*Your goal*
Return each of the following entries line for line, without changing anything.

*Records shown*

· · · · · · ·

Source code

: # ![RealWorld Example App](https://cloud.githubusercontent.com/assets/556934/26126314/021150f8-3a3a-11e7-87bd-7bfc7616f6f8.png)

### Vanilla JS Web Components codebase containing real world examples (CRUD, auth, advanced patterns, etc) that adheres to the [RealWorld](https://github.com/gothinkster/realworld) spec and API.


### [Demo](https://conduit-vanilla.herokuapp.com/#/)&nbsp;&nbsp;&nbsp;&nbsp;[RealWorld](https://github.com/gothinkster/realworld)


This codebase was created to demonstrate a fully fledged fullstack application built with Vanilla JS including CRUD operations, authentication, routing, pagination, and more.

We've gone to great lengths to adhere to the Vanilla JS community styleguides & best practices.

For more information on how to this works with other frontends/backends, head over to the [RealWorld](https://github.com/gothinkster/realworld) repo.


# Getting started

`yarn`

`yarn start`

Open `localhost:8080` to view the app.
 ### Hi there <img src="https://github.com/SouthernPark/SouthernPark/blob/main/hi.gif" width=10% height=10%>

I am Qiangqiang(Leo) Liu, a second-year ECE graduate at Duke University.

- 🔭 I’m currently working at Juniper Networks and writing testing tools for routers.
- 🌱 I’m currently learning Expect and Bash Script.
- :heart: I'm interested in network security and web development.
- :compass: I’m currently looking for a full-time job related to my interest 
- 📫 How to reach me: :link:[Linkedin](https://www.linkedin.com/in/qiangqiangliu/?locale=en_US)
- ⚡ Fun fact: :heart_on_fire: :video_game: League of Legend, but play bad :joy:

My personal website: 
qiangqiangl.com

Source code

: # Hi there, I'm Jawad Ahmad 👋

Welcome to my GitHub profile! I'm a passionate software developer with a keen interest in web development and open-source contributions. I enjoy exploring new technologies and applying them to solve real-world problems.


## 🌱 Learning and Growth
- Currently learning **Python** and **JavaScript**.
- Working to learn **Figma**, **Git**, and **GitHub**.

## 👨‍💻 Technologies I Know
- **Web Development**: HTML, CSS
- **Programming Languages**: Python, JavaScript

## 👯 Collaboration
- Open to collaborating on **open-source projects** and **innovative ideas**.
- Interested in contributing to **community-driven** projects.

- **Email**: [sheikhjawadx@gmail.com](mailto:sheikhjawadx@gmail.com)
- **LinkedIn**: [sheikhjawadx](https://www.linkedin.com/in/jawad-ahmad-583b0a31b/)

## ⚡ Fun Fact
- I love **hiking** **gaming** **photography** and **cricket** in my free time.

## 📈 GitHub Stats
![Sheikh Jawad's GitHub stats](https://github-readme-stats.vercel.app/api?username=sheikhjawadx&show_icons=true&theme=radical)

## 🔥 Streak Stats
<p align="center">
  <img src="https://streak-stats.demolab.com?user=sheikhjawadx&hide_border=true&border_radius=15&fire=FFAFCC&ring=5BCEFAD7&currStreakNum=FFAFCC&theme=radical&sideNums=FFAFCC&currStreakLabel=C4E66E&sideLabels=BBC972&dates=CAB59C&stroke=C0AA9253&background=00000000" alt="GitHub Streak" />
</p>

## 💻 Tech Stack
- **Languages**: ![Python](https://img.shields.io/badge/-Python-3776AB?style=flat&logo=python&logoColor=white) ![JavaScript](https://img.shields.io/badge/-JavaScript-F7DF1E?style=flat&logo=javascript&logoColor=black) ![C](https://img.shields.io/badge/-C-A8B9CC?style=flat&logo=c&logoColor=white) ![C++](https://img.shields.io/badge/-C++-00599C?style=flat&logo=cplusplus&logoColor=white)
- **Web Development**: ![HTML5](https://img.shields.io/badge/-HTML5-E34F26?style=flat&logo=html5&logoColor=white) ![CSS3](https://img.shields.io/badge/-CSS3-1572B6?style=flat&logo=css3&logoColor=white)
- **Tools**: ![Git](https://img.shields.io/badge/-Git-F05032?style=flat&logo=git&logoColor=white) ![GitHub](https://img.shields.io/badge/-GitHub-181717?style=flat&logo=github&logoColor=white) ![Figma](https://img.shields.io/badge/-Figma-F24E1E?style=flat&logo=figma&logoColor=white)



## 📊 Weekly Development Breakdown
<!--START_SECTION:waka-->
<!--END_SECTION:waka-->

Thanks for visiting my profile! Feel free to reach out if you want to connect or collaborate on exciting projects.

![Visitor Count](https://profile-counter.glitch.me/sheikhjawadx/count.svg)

· · · · · · ·

*Task solution*
Source code

: # ![RealWorld Example App](https://cloud.githubusercontent.com/assets/556934/26126314/021150f8-3a3a-11e7-87bd-7bfc7616f6f8.png)

### Vanilla JS Web Components codebase containing real world examples (CRUD, auth, advanced patterns, etc) that adheres to the [RealWorld](https://github.com/gothinkster/realworld) spec and API.


### [Demo](https://conduit-vanilla.herokuapp.com/#/)&nbsp;&nbsp;&nbsp;&nbsp;[RealWorld](https://github.com/gothinkster/realworld)


This codebase was created to demonstrate a fully fledged fullstack application built with Vanilla JS including CRUD operations, authentication, routing, pagination, and more.

We've gone to great lengths to adhere to the Vanilla JS community styleguides & best practices.

For more information on how to this works with other frontends/backends, head over to the [RealWorld](https://github.com/gothinkster/realworld) repo.


# Getting started

`yarn`

`yarn start`

Open `localhost:8080` to view the app.
 ### Hi there <img src="https://github.com/SouthernPark/SouthernPark/blob/main/hi.gif" width=10% height=10%>

I am Qiangqiang(Leo) Liu, a second-year ECE graduate at Duke University.

- 🔭 I’m currently working at Juniper Networks and writing testing tools for routers.
- 🌱 I’m currently learning Expect and Bash Script.
- :heart: I'm interested in network security and web development.
- :compass: I’m currently looking for a full-time job related to my interest 
- 📫 How to reach me: :link:[Linkedin](https://www.linkedin.com/in/qiangqiangliu/?locale=en_US)
- ⚡ Fun fact: :heart_on_fire: :video_game: League of Legend, but play bad :joy:

My personal website: 
qiangqiangl.com

Source code

: # Hi there, I'm Jawad Ahmad 👋

Welcome to my GitHub profile! I'm a passionate software developer with a keen interest in web development and open-source contributions. I enjoy exploring new technologies and applying them to solve real-world problems.


## 🌱 Learning and Growth
- Currently learning **Python** and **JavaScript**.
- Working to learn **Figma**, **Git**, and **GitHub**.

## 👨‍💻 Technologies I Know
- **Web Development**: HTML, CSS
- **Programming Languages**: Python, JavaScript

## 👯 Collaboration
- Open to collaborating on **open-source projects** and **innovative ideas**.
- Interested in contributing to **community-driven** projects.

- **Email**: [sheikhjawadx@gmail.com](mailto:sheikhjawadx@gmail.com)
- **LinkedIn**: [sheikhjawadx](https://www.linkedin.com/in/jawad-ahmad-583b0a31b/)

## ⚡ Fun Fact
- I love **hiking** **gaming** **photography** and **cricket** in my free time.

## 📈 GitHub Stats
![Sheikh Jawad's GitHub stats](https://github-readme-stats.vercel.app/api?username=sheikhjawadx&show_icons=true&theme=radical)

## 🔥 Streak Stats
<p align="center">
  <img src="https://streak-stats.demolab.com?user=sheikhjawadx&hide_border=true&border_radius=15&fire=FFAFCC&ring=5BCEFAD7&currStreakNum=FFAFCC&theme=radical&sideNums=FFAFCC&currStreakLabel=C4E66E&sideLabels=BBC972&dates=CAB59C&stroke=C0AA9253&background=00000000" alt="GitHub Streak" />
</p>

## 💻 Tech Stack
- **Languages**: ![Python](https://img.shields.io/badge/-Python-3776AB?style=flat&logo=python&logoColor=white) ![JavaScript](https://img.shields.io/badge/-JavaScript-F7DF1E?style=flat&logo=javascript&logoColor=black) ![C](https://img.shields.io/badge/-C-A8B9CC?style=flat&logo=c&logoColor=white) ![C++](https://img.shields.io/badge/-C++-00599C?style=flat&logo=cplusplus&logoColor=white)
- **Web Development**: ![HTML5](https://img.shields.io/badge/-HTML5-E34F26?style=flat&logo=html5&logoColor=white) ![CSS3](https://img.shields.io/badge/-CSS3-1572B6?style=flat&logo=css3&logoColor=white)
- **Tools**: ![Git](https://img.shields.io/badge/-Git-F05032?style=flat&logo=git&logoColor=white) ![GitHub](https://img.shields.io/badge/-GitHub-181717?style=flat&logo=github&logoColor=white) ![Figma](https://img.shields.io/badge/-Figma-F24E1E?style=flat&logo=figma&logoColor=white)



## 📊 Weekly Development Breakdown
<!--START_SECTION:waka-->
<!--END_SECTION:waka-->

Thanks for visiting my profile! Feel free to reach out if you want to connect or collaborate on exciting projects.

![Visitor Count](https://profile-counter.glitch.me/sheikhjawadx/count.svg)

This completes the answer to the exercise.